*** Opening of Text shown ***

Though there is a finality to these words, Kaufman fully intends for Land of a Thousand Rappers and Zero Seed to live on as a collective beacon of light in a world full of information overload and noise.
Rather fittingly, the project had its origins in Kaufman and Feldman’s previous incarnation as a noise band. “I’d been in a noise band with Feldman for 12 years called therefore,” says Kaufman. “There was a lot of experimentation around the economy of music rather than the sound of music.”
After therefore concluded, Kaufman and Feldman felt there wasn’t really anything left to experiment with where sound was concerned, since they had explored the depths of silence and the extremes of harsh noise. Instead, the pair felt that there was room in music to experiment with form and context, rather than pure content. This revelation inspired the Future Rapper project, and the Land of a Thousand Rappers in particular.
“There is an aspect to the project that can come off as very tongue-in-cheek,” says Kaufman. “Humor is important to me and the project, but the reality is that sometimes when people see the humor, they don’t realize there is a much deeper and richer narrative beneath it.” And so Zero Seed became the project’s key to decryption.
Surprisingly, Kaufman likens the Future Rapper project to J.R.R. Tolkien’s fictional mythology, which grew out of volumes upon volumes of invented languages, geographies, maps, and other material. The humor of the Future Rapper project is, Kaufman explains, the tip of the iceberg—a much larger and more complex mythology and cosmology.
Kaufman likens the Future Rapper project to J.R.R. Tolkien’s fictional mythology, which grew out of volumes upon volumes of invented languages, geographies, maps, and other material.
There is also something of a Discordian vibe to the whole project—the veneer of kaleidoscopic pranksterism disguising a greater, deeper meaning, meant to fracture everyday consciousness. Or, like the Nova Trilogy, a sort of coded anti-philosophy meant to break the humanity’s collective hallucination. Even the number of albums in Land of a Thousand Rappers—five—has a Discordian ring to it, though Kaufman resists the idea.
“The primary and crucial number in all of this is seven,” says Kaufman. “Seven has this idea of a complete number, and Zero Seed explains this. There are some really interesting instances of seven in Aztec cosmology, and the story of the seven ancient tribes of Mexico, which came from seven caves.”
In the Future Rapper mythology and cosmology, seven is the number of demigods in the story, and each of the characters are incarnations of these demigods. The number five, however, is crucial because two of the project’s demigods get sent into this timeline to keep humanity from slipping from the bounds of finite existence.
“The five album count is not nearly as intentional as the other numbers within it,” say Kaufman. “Like the fifth and final album, which has seven tracks and an eighth track of silence. That’s really important because you can only fold a piece of paper seven times. If you try to fold it eight times it won’t work.”

*** Close of Text shown ***
*** Opening of Data shown ***

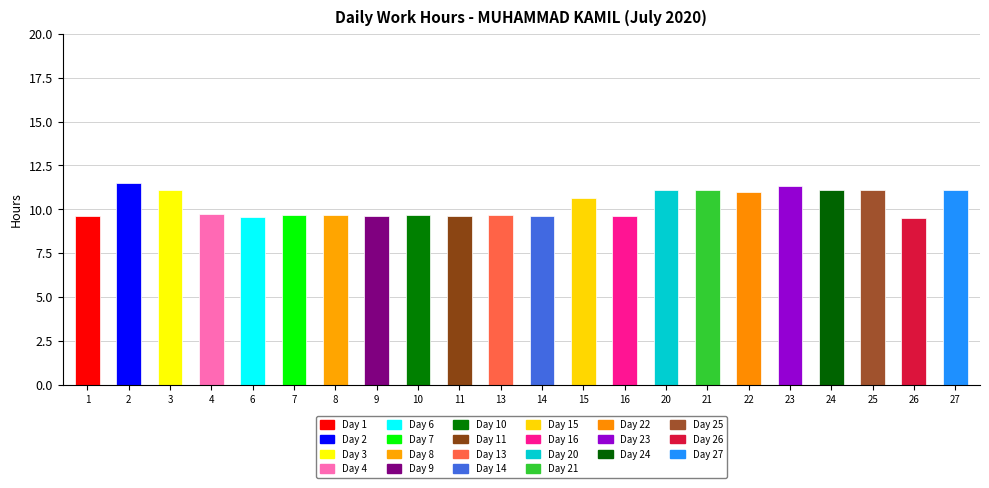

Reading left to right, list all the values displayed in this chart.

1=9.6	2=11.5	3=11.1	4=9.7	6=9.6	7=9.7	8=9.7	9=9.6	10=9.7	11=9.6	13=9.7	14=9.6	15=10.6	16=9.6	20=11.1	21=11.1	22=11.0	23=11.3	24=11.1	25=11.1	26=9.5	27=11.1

*** Close of Data shown ***

§ Explore the material
1. Write out the part of the Future Rapper article that opens with the words containing "There is also" and closes with "resists the idea.".
2. In two sentences, summarize the article on the Future Rapper project.
3. Continue the article on the Future Rapper project from its final sentence.

§ Results
1.
There is also something of a Discordian vibe to the whole project—the veneer of kaleidoscopic pranksterism disguising a greater, deeper meaning, meant to fracture everyday consciousness. Or, like the Nova Trilogy, a sort of coded anti-philosophy meant to break the humanity’s collective hallucination. Even the number of albums in Land of a Thousand Rappers—five—has a Discordian ring to it, though Kaufman resists the idea.

2. The Future Rapper project, including Land of a Thousand Rappers, grew out of Kaufman and Feldman's noise band therefore and experiments with form and context rather than sound, while Zero Seed serves as the key to the deeper narrative beneath its humor. Kaufman compares the project's mythology and cosmology to Tolkien's invented world and calls seven, the number of its demigods, the primary and crucial number.

3.
In the Future Rapper mythos, the villain is trying to add an eighth fold to time. If successful, time will collapse. The goal is to keep the seven folds of time intact within the overall story.
One of Kaufman’s zaniest but also most thought-provoking ideas is seeing hip-hop as a form of time travel. As Kaufman sees it, the musical form completely redefined communication and served as a new vernacular.
He credits graffiti and hip-hop artist Rammellzee, who advocated an unbinding of the alphabet from what he saw as post-Roman imperialism, as a point of departure for the project. Rammellzee’s “gothic futurism” inspired Kaufman and his cohorts to “unleash the full potential of the alphabet in its multi-dimensionality.” Hip-hop’s hypertextual, referential language played an important key in fulfilling this role.
“Every word means something more than what it means,” says Kaufman. “Great poetry does that, too, but hip-hop crams as much information as possible into a limited amount of space. Maybe not in the Top 40, although even there you can find the early influence of experimental, underground hip-hop, where there is this idea that the more information I hold and can deliver in a given time, the more power I can have.”
In other words, the whole “information is power” paradigm channeled through hip-hop can empower anyone, whatever their class.
Kaufman believes that the time travel aspect of hip-hop is found in the MC’s ability to move through a spectrum of references allowing the artist to be simultaneously present (in the moment) and timeless. Kaufman says you can think of it like Wikipedia, where you get a massive entry on Miley Cyrus and a half a paragraph of the signing of the U.S. Constitution—a “complete mangling” of information on a timeline.
“Hip-hop speaks to that, where there is a timelessness to the oration, versus folk music and indie rock, which is very nostalgic and speaks to the past,” he says. He sees hip-hop as speaking to past, present, and future in the space of a single song.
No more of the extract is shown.